21 Marzo 2002
 
 
Voci che vengono dal mare
Bari, viaggio tra i profughi kurdi alloggiati nell'aeroporto militare
ANTONIO ROLLI - BARI

Montagne di acqua minerale e cibo per ritrovare la forza dopo un viaggio che non finiva mai. La prima giornata dei 928 profughi all'interno della roulottopoli dell'aeroporto militare di Bari Palese è trascorsa tra le operazioni di censimento e identificazione avviate degli uomini dell'ufficio stranieri della questura e le procedure per le richieste di asilo politico.
Seduti nel grande tendone, tutti gli immigrati hanno atteso con pazienza l'assegnazione del proprio cartellino di riconoscimento e di un kit di prima necessità differente per uomini e donne. Mosul, Arbil, Karkuk, soprattutto queste le provenienze. Gli interpreti ascoltano increduli e annotano le loro testimonianze. "Mia moglie era incinta - racconta Hassan - ma abbiamo deciso di partire ugualmente. Avevamo paura, perché sapevamo di affrontare non poche difficoltà, ma noi con la paura abbiamo imparato a conviverci". Forse è proprio la paura il tema generale di questa ennesima odissea. Paura che si scateni una nuova guerra in Iraq, con le inevitabili e tragiche ripercussioni sulla comunità kurda, paura delle violenze sistematiche da parte dei militari di Sadddam Hussein, paura delle continue repressioni.
"Sono partito senza i miei genitori - dice il giovane Khalid - perché non c'erano soldi per pagare il biglietto a tutti, così mio padre ha deciso di far partire me e mia sorella. Durante il viaggio - spiega Khalid - abbiamo temuto di morire; quando il comandante della nave se n'è andato su un motoscafo potentissimo, siamo rimasti per due giorni alla deriva prima che voi italiani ci trovaste. A bordo della nave c'era pochissima acqua e veniva dispensata soprattutto ai bambini e alle donne".

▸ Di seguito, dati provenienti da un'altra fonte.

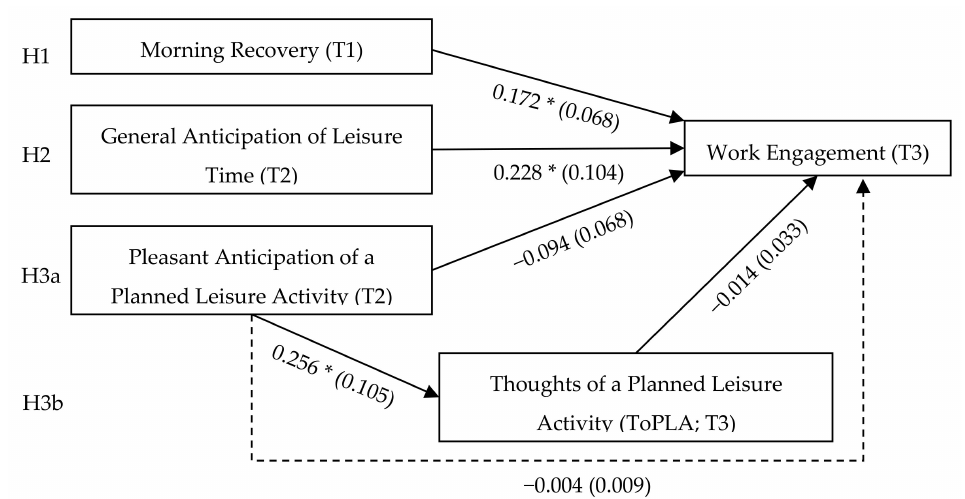
Figure 2. Results from multilevel path analysis. N = 110 employees; 302 matched questionnaires (T1 = morning, T2 = noon, and T3 = afternoon). Results show unstandardized estimates and standard errors in parentheses within persons. The dotted line represents the indirect effect through ToPLA.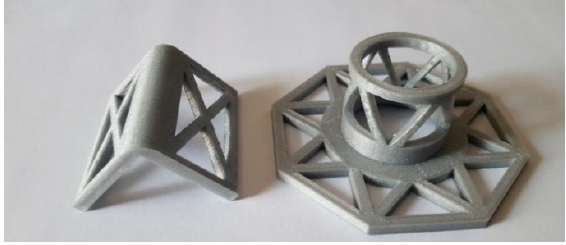
Figure 16. 3D printed rounded angle ( on the left ) and funnel-shaped plate ( on the right ) [1].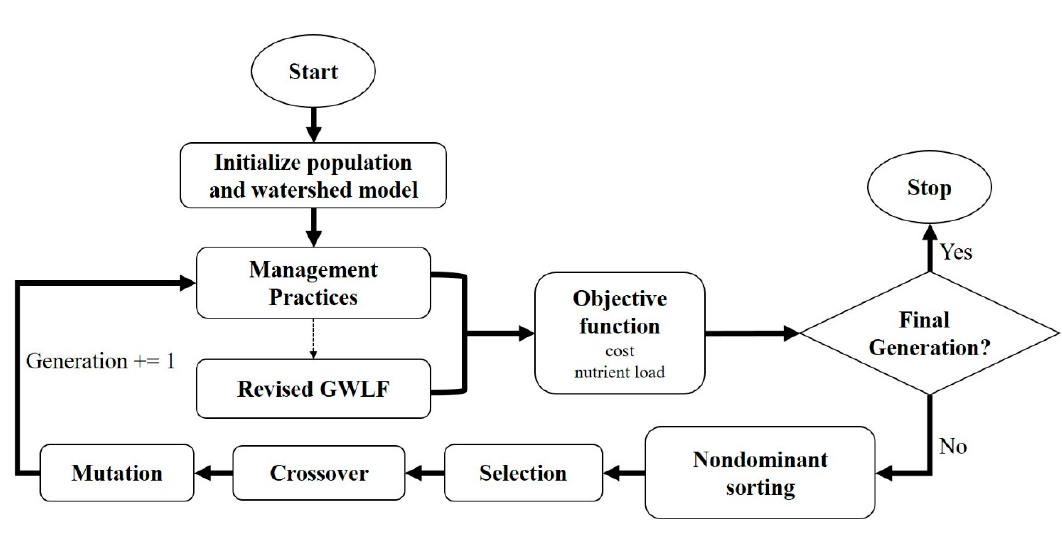
Figure 3. The optimization process for BMP selection and placement.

La maggior parte di loro vuole chiedere lo status di rifugiato politico, tant'è che un'apposita commissione sarà nei prossimi giorni a Bari per esaminare direttamente le richieste. Molti profughi hanno intenzione di raggiungere il nord Europa (Germania e Svezia) e il Canada, dove spesso ad attenderli ci sono amici o parenti. "L'Italia è molto bella - racconta Tharek, 26 anni - ma io e la mia famiglia vogliamo raggiungere la Germania. Lì ci sono dei nostri parenti che hanno aperto un piccolo negozio di tessuti". Tra gli immigrati giunti a Bari ci sono anche due bambini di etnia yasidi, senza genitori, si tratta di Hamid e Ahmed Bashar, di 4 e 5 anni. Con loro ad assisterli c'è lo zio Fayed di 19 anni, "i loro genitori - racconta Fayed - al momento della partenza erano con noi. Poi, nella confusione, li abbiamo persi di vista. Chissà, forse arriveranno con la prossima nave".
Intanto, il responsabile del servizio medico del centro di accoglienza fa sapere che le condizioni generali dei profughi sono buone. "Abbiamo censito - spiega il dottor Capece - 5 disabili, 15 donne incinte, due delle quali trasportate in ospedale per accertamenti, e qualche bambino con infiammazioni alle vie respiratorie". Nel frattempo, continuano le indagini da parte degli investigatori per ricostruire le tappe del viaggio della "Monica", la nave giunta nei giorni scorsi a Catania. Le ipotesi da vagliare sembrerebbero due: quella raccontata dai profughi, secondo i quali sarebbero partiti dal porto turco di Mersin, e quella della polizia europea di Ankara che respinge tali voci e replica sostenendo che la nave sia partita la notte dell'11 marzo da un porto libanese. Ieri mattina il questore di Bari Franco Malvano ha dato disposizione ai suoi uomini di sorvegliare il centro "in modo discreto" e non offensivo. "La Puglia - ha spiegato il questore - è ormai collaudata ad affrontare emergenze di questo tipo. Qui c'è una tradizione di accoglienza che non ha eguali, e credo sia stato dimostrato dalla rapidità con cui siamo riusciti ad allestire in modo dignitoso il centro di accoglienza". Preoccupato, invece, il sindaco di Bari Simone di Cagno Abbrescia. "Fermo restando il nostro spirito di accoglienza - ha dichiarato il sindaco del Polo - mi chiedo perché questi carichi di disperati siano scoperti solo quando entrano in acque italiane. Ci sono canali diplomatici che non funzionano perché non è possibile attraversare il Mediterraneo indisturbati".